#### Your instructions
Skipping each picture, output the entries exactly as they stand below.

*****

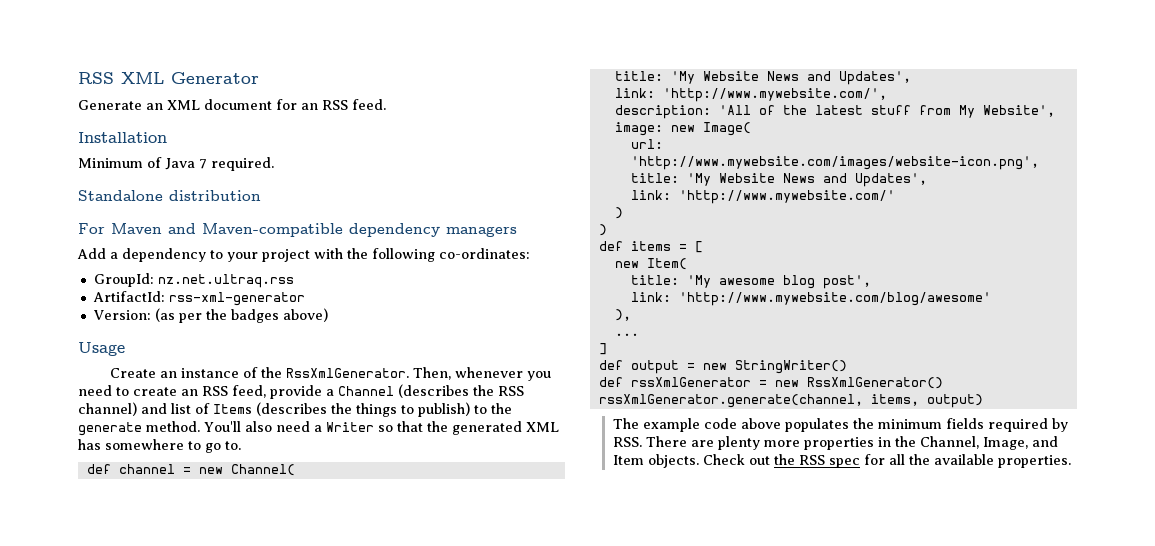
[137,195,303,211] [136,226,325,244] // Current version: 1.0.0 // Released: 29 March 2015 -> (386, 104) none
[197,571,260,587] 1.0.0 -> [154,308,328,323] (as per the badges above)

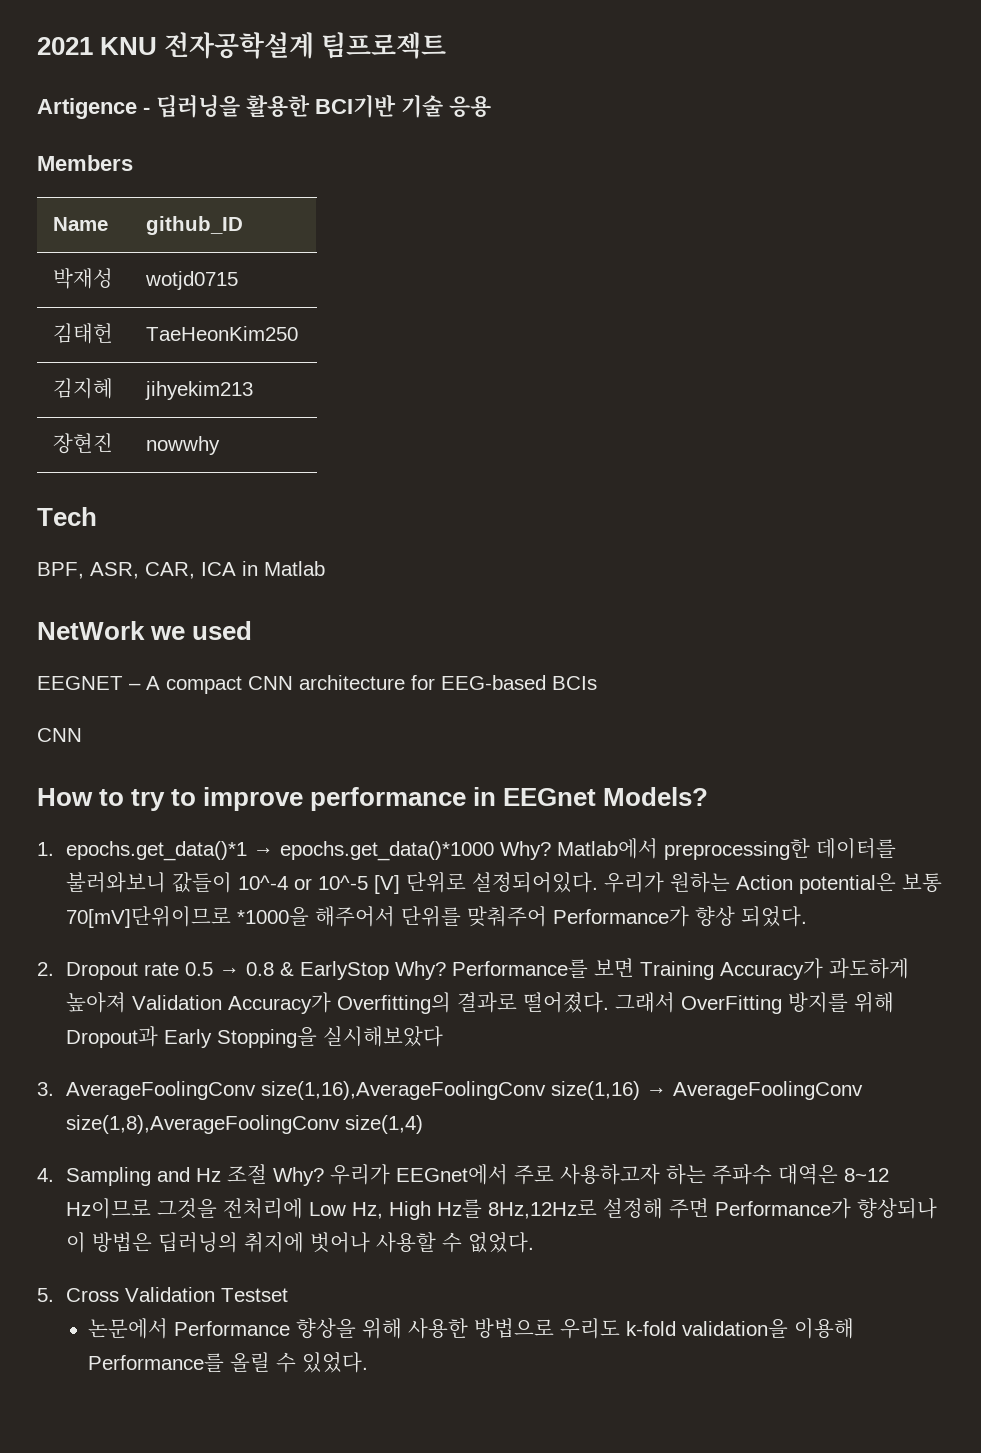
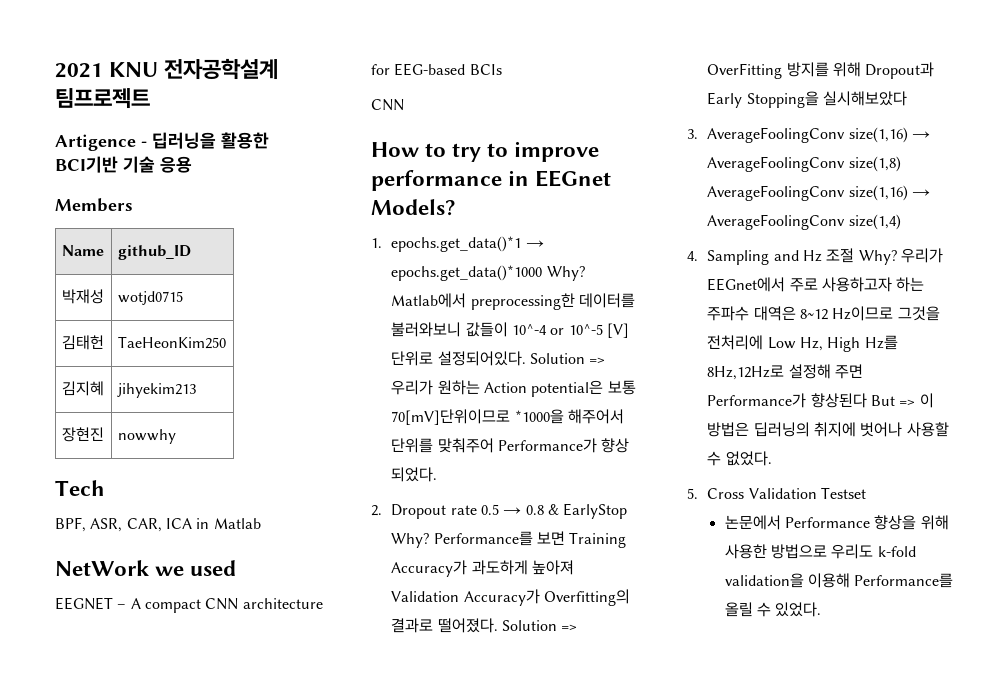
(598, 882) none -> [529,353,606,364] Solution =>
[614,992,675,1013] 그래서 -> [501,620,578,631] Solution =>
[260,1081,863,1100] [65,1115,340,1134] size(1,16),AverageFoolingConv size(1,16) → AverageFoolingConv size(1,8),AverageFoolingConv -> [848,127,930,143] [707,156,901,172] [707,185,930,201] [707,214,846,230] size(1,16) → AverageFoolingConv size(1,8) AverageFoolingConv size(1,16) → AverageFoolingConv
[856,1198,937,1219] 향상되나 -> [810,393,916,408] 향상된다 But =>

*****

#### Exercise answer
[137,195,303,211] [136,226,325,244] // Current version: 1.0.0 // Released: 29 March 2015 -> (386, 104) none
[197,571,260,587] 1.0.0 -> [154,308,328,323] (as per the badges above)

(598, 882) none -> [529,353,606,364] Solution =>
[614,992,675,1013] 그래서 -> [501,620,578,631] Solution =>
[260,1081,863,1100] [65,1115,340,1134] size(1,16),AverageFoolingConv size(1,16) → AverageFoolingConv size(1,8),AverageFoolingConv -> [848,127,930,143] [707,156,901,172] [707,185,930,201] [707,214,846,230] size(1,16) → AverageFoolingConv size(1,8) AverageFoolingConv size(1,16) → AverageFoolingConv
[856,1198,937,1219] 향상되나 -> [810,393,916,408] 향상된다 But =>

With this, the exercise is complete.